O dia estava baralhado com tanta informação disponível em sacos de plástico pendurados nos ramos mais baixos das árvores que ladeavam a estrada principal. Mas era o fim da extensa via, ali onde a rotunda se fazia. Tomei o sentido inverso por ali a baixo pelo mesmo caminho por onde tinha subido, na direcção de um rio que espelhava o mundo. De um lado e do outro moviam-se com grande ruído os prédios por cima das pessoas. Chegavam uns e partiam outros, eram enormes barcos de partir e chegar. Gosto daqueles edifícios e de os imaginar como se fossem gigantescos barcos de pedra. Cada rectângulo de janela era um compartimento de navio que levava alguém para um outro lado qualquer. Senti, subitamente, não existir nem perto nem longe, nem distância a percorrer. Pensei que tudo era possível do ponto de vista do viajante. A morte era um estado transitório entre quem vê partir e vê chegar prédios altos numa rua qualquer de uma cidade de porto. Quando finalmente parei estava cansado de ver prédios altos em movimento, por isso entrei num sítio onde se serviam refeições quentes. Pedi, então, que me servissem o meu frugal almoço que comi sem grande prazer. A comida que sobrou enterrei-a num vaso que havia perto da minha mesa. Limpei a boca ao guardanapo de papel depois de beber toda a água do copo. Saí utilizando o mesmo ritmo de passeio pensante. E fiquei com a sensação que o dia tinha, finalmente, acabado.
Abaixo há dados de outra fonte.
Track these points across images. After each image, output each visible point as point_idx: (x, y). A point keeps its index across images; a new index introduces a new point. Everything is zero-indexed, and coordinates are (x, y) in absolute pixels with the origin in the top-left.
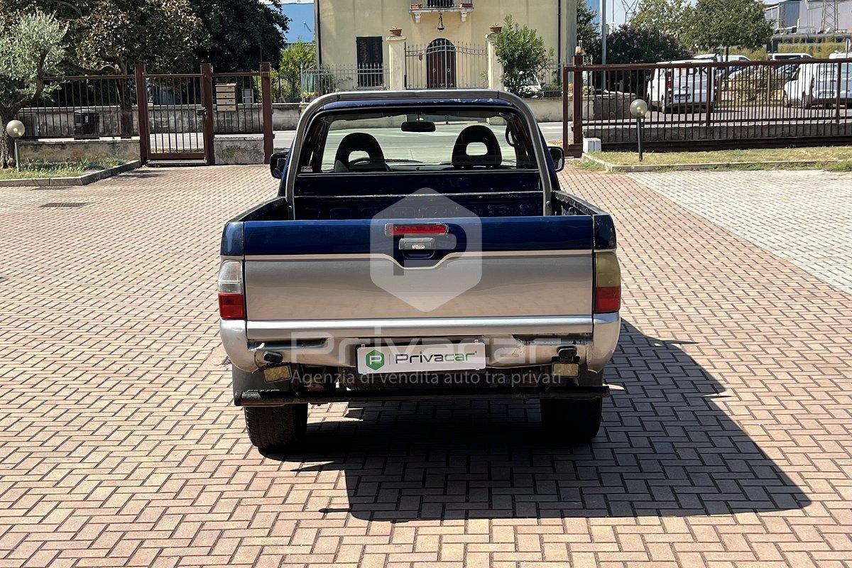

Pedi um lápis e um papel a diferentes pessoas na rua. Deram-mos e escrevi loucamente até ser madrugada. Dormi num banco de jardim, é só do que me lembro. Depois deste episódio já era hoje e outras coisas.

Comentários

Sarah disse…
Estes prédios oprimem-me.
Prédios são prédios. Podemos de preferência não habitar neles. Gosto mais do campo, para falar verdade.